122k views
2 votes
A firm's current profits are $850,000. These profits are expected to grow indefinitely at a constant annual rate of 5 percent. If the firm's opportunity cost of funds is 8 percent, determine the value of the firm: Find: The instant before it pays out current profits as dividends.

a) $306,000,000
b) $288,750,000
c) $306,250,000
d) $275,000,000

1 Answer

4 votes

Final answer:

Using the Gordon Growth Model with the provided profits of $850,000, a growth rate of 5%, and an opportunity cost of 8%, yields a firm value calculation that does not match any of the provided options. There appears to be an error in the question or options. The calculated value of the firm is $28,333,333.33.

Step-by-step explanation:

To determine the value of the firm based on the given profits, we need to use the Gordon Growth Model, which is a version of the dividend discount model that assumes dividends will increase at a constant growth rate indefinitely.
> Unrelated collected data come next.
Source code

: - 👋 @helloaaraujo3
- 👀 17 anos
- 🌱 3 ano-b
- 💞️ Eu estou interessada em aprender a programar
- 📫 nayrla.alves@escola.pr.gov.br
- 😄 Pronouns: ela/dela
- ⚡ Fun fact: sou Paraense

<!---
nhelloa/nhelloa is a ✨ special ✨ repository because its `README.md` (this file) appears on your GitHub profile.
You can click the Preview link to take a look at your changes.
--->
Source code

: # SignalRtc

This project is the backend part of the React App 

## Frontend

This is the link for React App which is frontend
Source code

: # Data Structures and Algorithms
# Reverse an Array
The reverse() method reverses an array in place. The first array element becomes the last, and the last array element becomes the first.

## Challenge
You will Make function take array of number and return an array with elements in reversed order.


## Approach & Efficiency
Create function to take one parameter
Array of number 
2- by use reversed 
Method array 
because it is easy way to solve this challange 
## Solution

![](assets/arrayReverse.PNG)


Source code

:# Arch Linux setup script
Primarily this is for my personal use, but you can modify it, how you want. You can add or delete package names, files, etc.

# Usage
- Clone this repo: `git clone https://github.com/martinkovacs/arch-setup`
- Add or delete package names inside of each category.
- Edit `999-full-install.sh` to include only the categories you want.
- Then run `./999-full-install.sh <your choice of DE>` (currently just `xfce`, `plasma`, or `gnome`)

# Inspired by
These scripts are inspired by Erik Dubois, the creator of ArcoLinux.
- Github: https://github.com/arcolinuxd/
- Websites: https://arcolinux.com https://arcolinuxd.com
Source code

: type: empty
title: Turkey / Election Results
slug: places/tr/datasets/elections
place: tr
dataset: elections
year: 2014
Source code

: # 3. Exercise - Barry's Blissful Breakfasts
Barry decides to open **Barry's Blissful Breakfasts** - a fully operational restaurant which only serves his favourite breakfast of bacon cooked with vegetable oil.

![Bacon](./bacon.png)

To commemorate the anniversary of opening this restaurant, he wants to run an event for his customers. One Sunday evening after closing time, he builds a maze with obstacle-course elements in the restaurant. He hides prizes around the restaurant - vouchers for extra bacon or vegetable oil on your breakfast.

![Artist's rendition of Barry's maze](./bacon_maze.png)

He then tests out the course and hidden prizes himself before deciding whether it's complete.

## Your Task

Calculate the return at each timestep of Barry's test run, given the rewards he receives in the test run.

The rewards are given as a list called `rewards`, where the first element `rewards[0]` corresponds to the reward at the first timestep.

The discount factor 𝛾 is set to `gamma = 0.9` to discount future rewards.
The formula for this model is:
Value of the firm = Annual Profits / (Opportunity Cost of Funds - Growth Rate)

In this case, the annual profits are $850,000, expected to grow indefinitely at a constant annual rate of 5%, and the opportunity cost of the funds is 8%. Applying the formula gives us:
Value of the firm = $850,000 / (0.08 - 0.05) = $850,000 / 0.03 = $28,333,333.33

However, since none of the provided options match this result, it seems there might be an error in the question or the options given.

Normally, the correct approach would be to use the formula provided, compare the calculated value with the provided options, and choose the closest one if it's reasonable.